Women's history of inequality in a male-dominated society goes a long way. The first time that women exercised the right to vote was 19 September 1893 in New Zealand and much later in most other countries.
In 1910 a second International Conference of Working Women took place in Copenhagen, where the idea of having an International Women's Day was first born. A woman named Clara Zetkin advocated for the idea that a single day should be recognized by all women worldwide.
The first time International Women's Day was celebrated waa in 1911 and was a big success: "Meetings were organized everywhere in small towns and even the villages halls were packed so full that male workers were asked to give up their places for women. Men stayed at home with their children for a change, and their wives, the captive housewives, went to meetings"(International Women's Day)

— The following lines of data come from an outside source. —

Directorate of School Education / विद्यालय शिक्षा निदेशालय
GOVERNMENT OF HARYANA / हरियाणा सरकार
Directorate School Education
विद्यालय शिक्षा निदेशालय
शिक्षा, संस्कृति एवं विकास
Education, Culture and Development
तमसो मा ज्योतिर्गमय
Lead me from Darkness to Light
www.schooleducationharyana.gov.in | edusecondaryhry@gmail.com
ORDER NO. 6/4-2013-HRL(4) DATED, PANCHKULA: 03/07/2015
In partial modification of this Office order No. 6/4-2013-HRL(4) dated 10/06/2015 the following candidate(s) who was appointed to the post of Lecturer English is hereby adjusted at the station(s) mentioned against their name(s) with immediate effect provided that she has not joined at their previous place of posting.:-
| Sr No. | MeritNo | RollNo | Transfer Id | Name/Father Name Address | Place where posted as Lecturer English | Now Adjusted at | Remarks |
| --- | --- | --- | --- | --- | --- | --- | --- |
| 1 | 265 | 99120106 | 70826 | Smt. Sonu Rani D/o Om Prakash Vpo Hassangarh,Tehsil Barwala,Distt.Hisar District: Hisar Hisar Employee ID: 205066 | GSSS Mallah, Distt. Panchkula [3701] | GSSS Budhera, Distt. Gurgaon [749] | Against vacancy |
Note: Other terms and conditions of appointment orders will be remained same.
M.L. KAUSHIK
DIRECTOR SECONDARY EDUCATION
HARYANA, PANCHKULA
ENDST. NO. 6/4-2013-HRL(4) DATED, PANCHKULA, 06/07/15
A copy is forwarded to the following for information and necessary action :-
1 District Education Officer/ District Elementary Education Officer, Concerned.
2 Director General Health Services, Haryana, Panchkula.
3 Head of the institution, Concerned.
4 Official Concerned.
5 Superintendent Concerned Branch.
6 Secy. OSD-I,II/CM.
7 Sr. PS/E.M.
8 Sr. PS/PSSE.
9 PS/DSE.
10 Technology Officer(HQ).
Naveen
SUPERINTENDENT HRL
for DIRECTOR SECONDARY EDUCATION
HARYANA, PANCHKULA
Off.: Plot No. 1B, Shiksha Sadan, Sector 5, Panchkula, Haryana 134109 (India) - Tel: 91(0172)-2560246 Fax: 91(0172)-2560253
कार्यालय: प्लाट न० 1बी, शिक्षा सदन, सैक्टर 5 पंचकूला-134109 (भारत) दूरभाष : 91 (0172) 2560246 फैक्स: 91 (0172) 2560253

"During International Women's Year in 1975, IWD was given official recognition by the United Nations and was taken up by many governments. International Women's Day is marked by a national holiday in China, Armenia, Russia, Azerbaijan, Belarus, Bulgaria, Kazakhstan, Kyrgyzstan, Macedonia, Moldova, Mongolia, Tajikistan, Ukraine, Uzbekistan and Vietnam."
Today, we take much of these accomplishments for granted, but it is a wonderful opportunity to recognize inequality when and where we still see it and speak for women in other parts of the world who are still a suppressed and neglected part of the society.
Dear ladies, do something special for yourself today and for other women in your life!